The answer must lie in learning better ways to learn. In order to discuss these things, we'll have to start by using many ordinary words like goal reward, learning, thinking, recognizing, liking, wanting,
imagining, and remembering — all based on old and vague ideas. We'll find that most such words must be replaced by new distinctions and ideas. Still, there's something common to them all: in order to solve any hard problem, we must use various kinds of memories. At each moment, we must keep track of what we've just done — or else we might repeat the same steps over and over again. Also, we must somehow maintain our goals — or we'll end up doing pointless things. Finally, once our problem is solved, we need access to records of how it was done, for use when similar problems arise in the future.

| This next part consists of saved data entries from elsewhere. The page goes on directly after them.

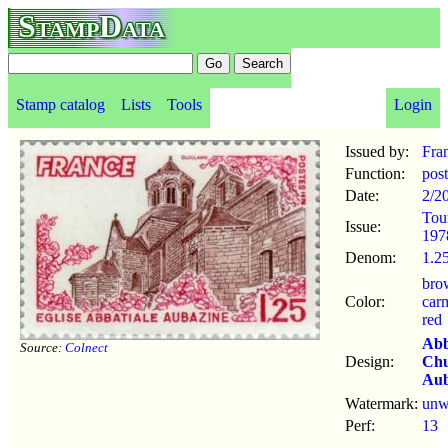
StampData
Stamp catalog
Lists
Tools
Login
Issued by:
Fra
Function:
pos
Date:
2/2
Tou
Issue:
197
Denom:
1.25
bro
Color:
car
red
Ab
Source:
Colnect
Design:
Ch
Aub
Watermark:
un
Perf:
13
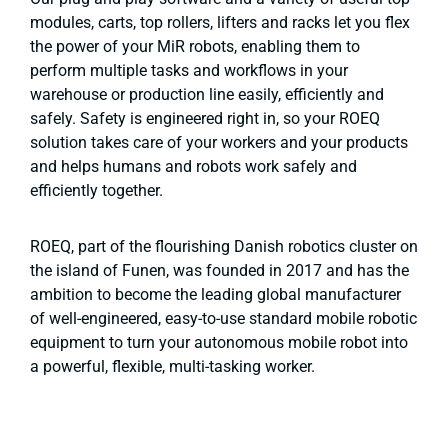
modules, carts, top rollers, lifters and racks let you flex
the power of your MiR robots, enabling them to
perform multiple tasks and workflows in your
warehouse or production line easily, efficiently and
safely. Safety is engineered right in, so your ROEQ
solution takes care of your workers and your products
and helps humans and robots work safely and
efficiently together.
ROEQ, part of the flourishing Danish robotics cluster on
the island of Funen, was founded in 2017 and has the
ambition to become the leading global manufacturer
of well-engineered, easy-to-use standard mobile robotic
equipment to turn your autonomous mobile robot into
a powerful, flexible, multi-tasking worker.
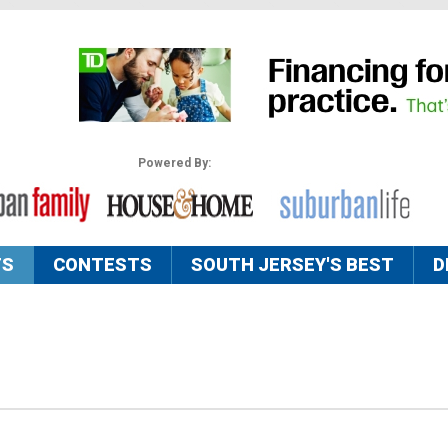
Powered By:
TS
CONTESTS
SOUTH JERSEY'S BEST
D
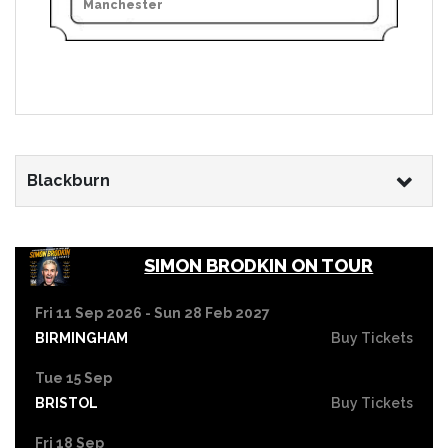
Manchester
Blackburn
SIMON BRODKIN ON TOUR
Fri 11 Sep 2026 - Sun 28 Feb 2027
BIRMINGHAM
Buy Tickets
Tue 15 Sep
BRISTOL
Buy Tickets
Fri 18 Sep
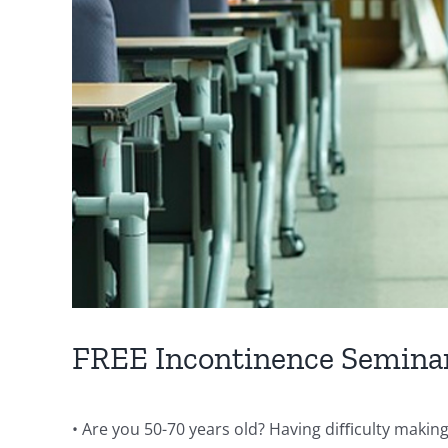
FREE Incontinence Semina
• Are you 50-70 years old? Having diﬃculty making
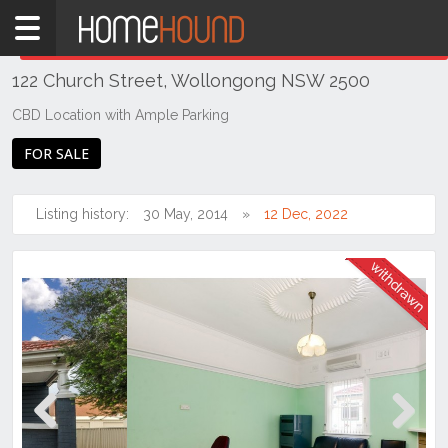
Home
THIS PROPERTY WAS
WITHDRAWN
Withdrawn
122 Church Street, Wollongong NSW 2500
NSW
Illawarra
CBD Location with Ample Parking
& South
FOR SALE
Coast
Wollongong
& Illawarra
Listing history:
30 May, 2014
12 Dec, 2022
Wollongong
Previous
Next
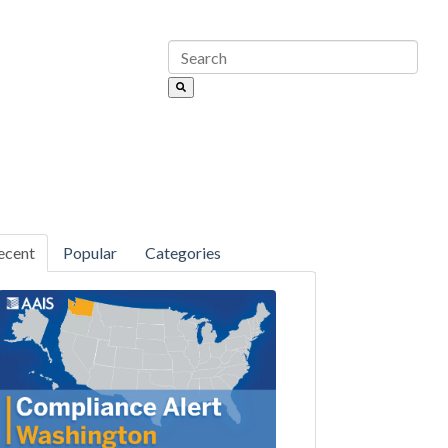
ecent
Popular
Categories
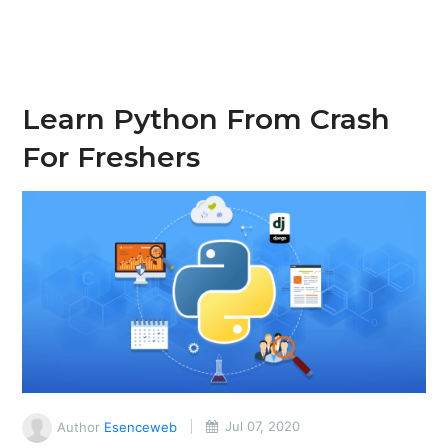
Learn Python From Crash
For Freshers
Author
Esenceweb
Jul 07, 2020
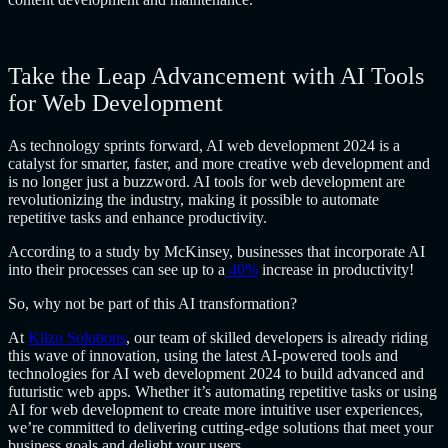
Take the Leap Advancement with AI Tools
for Web Development
As technology sprints forward, AI web development 2024 is a
catalyst for smarter, faster, and more creative web development and
is no longer just a buzzword. AI tools for web development are
revolutionizing the industry, making it possible to automate
repetitive tasks and enhance productivity.
According to a study by McKinsey, businesses that incorporate AI
into their processes can see up to a
40%
increase in productivity!
So, why not be part of this AI transformation?
At
Klizo Solutions
, our team of skilled developers is already riding
this wave of innovation, using the latest AI-powered tools and
technologies for AI web development 2024 to build advanced and
futuristic web apps. Whether it’s automating repetitive tasks or using
AI for web development to create more intuitive user experiences,
we’re committed to delivering cutting-edge solutions that meet your
business goals and delight your users.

Much of this book will be concerned with memory — that is, with records of the mental past. Why, how, and when should such records be made? When the human brain solves a hard problem, many millions of agents and processes are involved. Which agents could be wise enough to guess what changes should then be made? The high-level agents can't know such things; they scarcely know which lower-level processes exist. Nor can lower-level agents know which of their actions helped us to reach our high-level goals; they scarcely know that higher-level goals exist. The agencies that move our legs aren't concerned with whether we are walking toward home or toward work — nor do the agents involved with such destinations know anything of controlling individual muscle units. Where in the mind are judgments made about which agents merit praise or blame?